Could you reproduce the data below, replacing "YOU TUBE" with "YOUTUBE" and leaving everything else the same?

#### Available data ####

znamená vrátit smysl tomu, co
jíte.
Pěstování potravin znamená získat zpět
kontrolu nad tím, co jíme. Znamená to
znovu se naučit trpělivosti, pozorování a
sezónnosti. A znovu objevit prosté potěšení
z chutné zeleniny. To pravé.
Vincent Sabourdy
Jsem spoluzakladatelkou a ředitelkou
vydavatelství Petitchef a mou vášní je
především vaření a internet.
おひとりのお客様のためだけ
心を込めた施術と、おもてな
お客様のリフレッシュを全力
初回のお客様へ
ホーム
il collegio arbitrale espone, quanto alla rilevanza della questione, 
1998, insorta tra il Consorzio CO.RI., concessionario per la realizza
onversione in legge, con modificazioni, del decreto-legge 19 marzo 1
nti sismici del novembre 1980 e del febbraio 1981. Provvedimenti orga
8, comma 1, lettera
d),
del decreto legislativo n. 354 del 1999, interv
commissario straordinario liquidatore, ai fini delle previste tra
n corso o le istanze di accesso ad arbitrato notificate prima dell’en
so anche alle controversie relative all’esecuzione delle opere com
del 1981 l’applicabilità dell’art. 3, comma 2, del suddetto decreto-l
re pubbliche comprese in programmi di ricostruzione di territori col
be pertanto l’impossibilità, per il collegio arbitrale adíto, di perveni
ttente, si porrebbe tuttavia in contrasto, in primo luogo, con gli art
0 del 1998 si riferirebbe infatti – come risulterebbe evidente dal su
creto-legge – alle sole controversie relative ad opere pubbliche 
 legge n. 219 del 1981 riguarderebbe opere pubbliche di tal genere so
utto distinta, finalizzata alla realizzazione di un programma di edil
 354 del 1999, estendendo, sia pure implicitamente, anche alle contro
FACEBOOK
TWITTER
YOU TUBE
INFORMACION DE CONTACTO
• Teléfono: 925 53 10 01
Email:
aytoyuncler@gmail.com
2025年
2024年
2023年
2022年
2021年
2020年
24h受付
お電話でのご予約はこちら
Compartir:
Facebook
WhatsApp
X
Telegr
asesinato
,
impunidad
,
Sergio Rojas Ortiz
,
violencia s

####

▶ Solution for this exercise:
znamená vrátit smysl tomu, co
jíte.
Pěstování potravin znamená získat zpět
kontrolu nad tím, co jíme. Znamená to
znovu se naučit trpělivosti, pozorování a
sezónnosti. A znovu objevit prosté potěšení
z chutné zeleniny. To pravé.
Vincent Sabourdy
Jsem spoluzakladatelkou a ředitelkou
vydavatelství Petitchef a mou vášní je
především vaření a internet.
おひとりのお客様のためだけ
心を込めた施術と、おもてな
お客様のリフレッシュを全力
初回のお客様へ
ホーム
il collegio arbitrale espone, quanto alla rilevanza della questione, 
1998, insorta tra il Consorzio CO.RI., concessionario per la realizza
onversione in legge, con modificazioni, del decreto-legge 19 marzo 1
nti sismici del novembre 1980 e del febbraio 1981. Provvedimenti orga
8, comma 1, lettera
d),
del decreto legislativo n. 354 del 1999, interv
commissario straordinario liquidatore, ai fini delle previste tra
n corso o le istanze di accesso ad arbitrato notificate prima dell’en
so anche alle controversie relative all’esecuzione delle opere com
del 1981 l’applicabilità dell’art. 3, comma 2, del suddetto decreto-l
re pubbliche comprese in programmi di ricostruzione di territori col
be pertanto l’impossibilità, per il collegio arbitrale adíto, di perveni
ttente, si porrebbe tuttavia in contrasto, in primo luogo, con gli art
0 del 1998 si riferirebbe infatti – come risulterebbe evidente dal su
creto-legge – alle sole controversie relative ad opere pubbliche 
 legge n. 219 del 1981 riguarderebbe opere pubbliche di tal genere so
utto distinta, finalizzata alla realizzazione di un programma di edil
 354 del 1999, estendendo, sia pure implicitamente, anche alle contro
FACEBOOK
TWITTER
YOUTUBE
INFORMACION DE CONTACTO
• Teléfono: 925 53 10 01
Email:
aytoyuncler@gmail.com
2025年
2024年
2023年
2022年
2021年
2020年
24h受付
お電話でのご予約はこちら
Compartir:
Facebook
WhatsApp
X
Telegr
asesinato
,
impunidad
,
Sergio Rojas Ortiz
,
violencia s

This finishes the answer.